(DOCUMENT EXTRACT begins)

Directed by S. Craig Zahler. Starring Mel Gibson, Vince Vaughn, Tory Kittles and Michael Jai White. Thriller, USA, 159 minutes, cert 18.

In cinemas 19th April 2019 from Studiocanal.


Early on in S. Craig Zahler’s epically long crime opus, there is a scene where a perpetually pissed off and tired looking Brett Ridgeman (Mel Gibson) sits across from his boss, Chief Lt. Calvert (Don Johnson). Ridgeman still works the streets while Calvert has managed to secure himself a plush wide-open office. Quietly chastising both Ridgeman and his partner Anthony Lurasetti (Vince Vaughn) after a heavy-handed and racially charged arrest, the Chief laments the state of affairs, acknowledging a framed newspaper front page from the 90s praising both Ridgeman and Lurasetti as heroic, up and coming cops.  A nod from Zahler to Gibson's glory days when he was the golden boy of cinema.

(DOCUMENT EXTRACT ends)
(DATASET RECORDS begins)

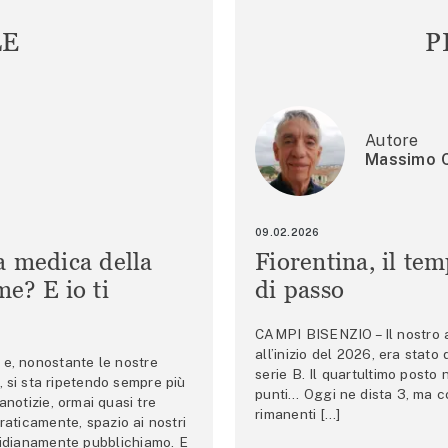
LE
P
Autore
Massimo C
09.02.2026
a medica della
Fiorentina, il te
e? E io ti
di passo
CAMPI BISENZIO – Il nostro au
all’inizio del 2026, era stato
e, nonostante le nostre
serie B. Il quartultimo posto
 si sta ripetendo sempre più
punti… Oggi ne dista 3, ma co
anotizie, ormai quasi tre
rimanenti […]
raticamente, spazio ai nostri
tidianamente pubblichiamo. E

(DATASET RECORDS ends)
(DATASET RECORDS begins)

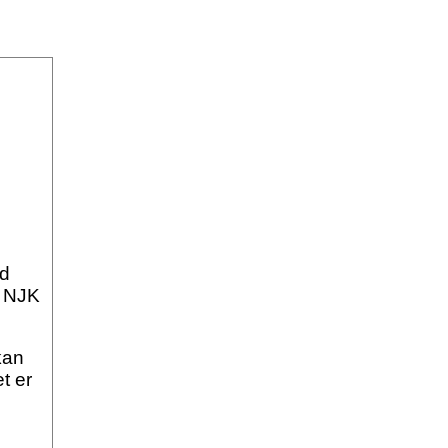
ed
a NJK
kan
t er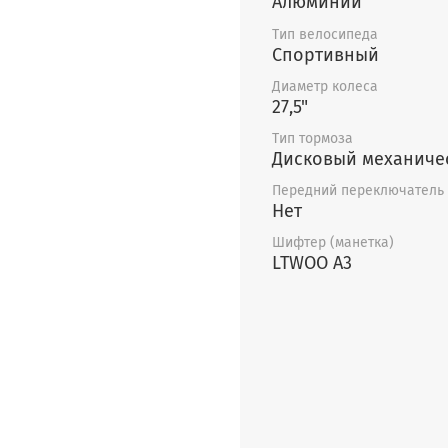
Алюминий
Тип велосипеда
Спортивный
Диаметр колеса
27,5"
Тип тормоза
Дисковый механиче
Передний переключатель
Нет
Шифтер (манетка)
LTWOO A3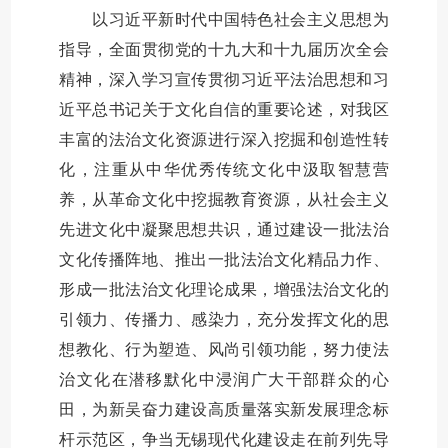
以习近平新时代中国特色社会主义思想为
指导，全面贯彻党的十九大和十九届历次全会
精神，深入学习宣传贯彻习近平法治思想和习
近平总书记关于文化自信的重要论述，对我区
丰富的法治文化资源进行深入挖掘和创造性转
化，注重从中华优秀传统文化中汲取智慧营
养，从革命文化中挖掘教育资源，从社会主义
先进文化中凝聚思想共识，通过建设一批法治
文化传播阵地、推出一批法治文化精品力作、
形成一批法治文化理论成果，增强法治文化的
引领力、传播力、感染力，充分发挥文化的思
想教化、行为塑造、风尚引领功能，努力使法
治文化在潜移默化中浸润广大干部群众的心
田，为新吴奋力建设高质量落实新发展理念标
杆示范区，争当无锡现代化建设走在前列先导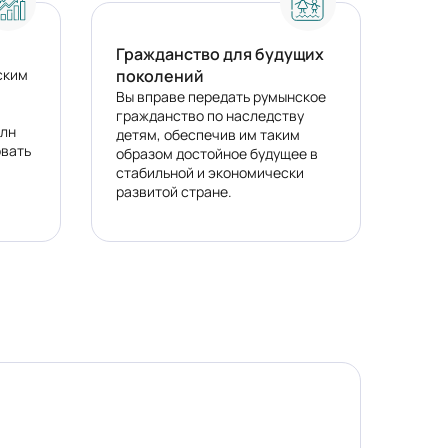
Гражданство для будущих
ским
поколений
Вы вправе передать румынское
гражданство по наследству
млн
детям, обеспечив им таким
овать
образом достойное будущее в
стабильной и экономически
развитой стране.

(DATASET RECORDS ends)
(DATASET RECORDS begins)

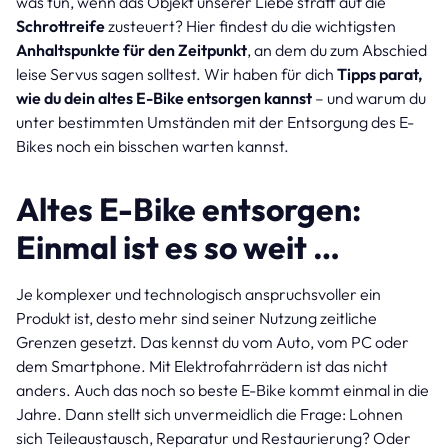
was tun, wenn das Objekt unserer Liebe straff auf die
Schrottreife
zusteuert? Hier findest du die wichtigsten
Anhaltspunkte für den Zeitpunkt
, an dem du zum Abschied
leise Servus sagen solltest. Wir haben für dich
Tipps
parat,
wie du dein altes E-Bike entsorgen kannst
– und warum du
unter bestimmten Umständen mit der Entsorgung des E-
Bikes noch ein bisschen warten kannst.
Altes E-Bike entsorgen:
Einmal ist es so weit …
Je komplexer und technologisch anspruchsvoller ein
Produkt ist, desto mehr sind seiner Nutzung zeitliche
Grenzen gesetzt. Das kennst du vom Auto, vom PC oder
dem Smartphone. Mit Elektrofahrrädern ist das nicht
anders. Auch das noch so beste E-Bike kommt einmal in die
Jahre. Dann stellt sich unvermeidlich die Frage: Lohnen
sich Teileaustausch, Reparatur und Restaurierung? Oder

(DATASET RECORDS ends)

WHAT TO DO
#1 Answer these questions about the film review:
(a) How many minutes does the film run?
(b) Which company is releasing the film in cinemas?
(c) Who plays Chief Lt. Calvert?
#2 Write the next part of the film review, picking up after its final sentence.
The lines above are separate material, unrelated to the film review.

PER-TASK ANSWERS
#1
(a) 159 minutes.
(b) Studiocanal.
(c) Don Johnson.

#2
Ridgeman, finds himself facing a lengthy suspension without pay he decides to take matters into his own hands by roping Lusaretti, into basically heisting a heist. Meanwhile, on the other end, there is recently released convict Henry Johns, played by Tory Kittles, who has his own designs on ripping off the vicious robbers


Much has been made of the film's politics, proclaiming it as a Make America Great Again propaganda piece. Gibson’s off screen behaviour may have set off alarm bells, particularly with the prospect of his portrayal of a politically incorrect law officer, but these criticisms come across as ill-founded. Zahler’s interest in flawed characters is a vein that has run through his films and novels. And while these flawed characters often carry his stories he does not celebrate or glorify their views or actions.


Kittles may be familiar to readers from the first season of True Detective, and the underrated Colony has been ignored in much of the film's coverage. His character is the noblest, a criminal born of a society and system who has to break the rules to survive, while Ridgeman is a bitter and twisted product of his own prejudices, refusing to change or adapt to the changes in society.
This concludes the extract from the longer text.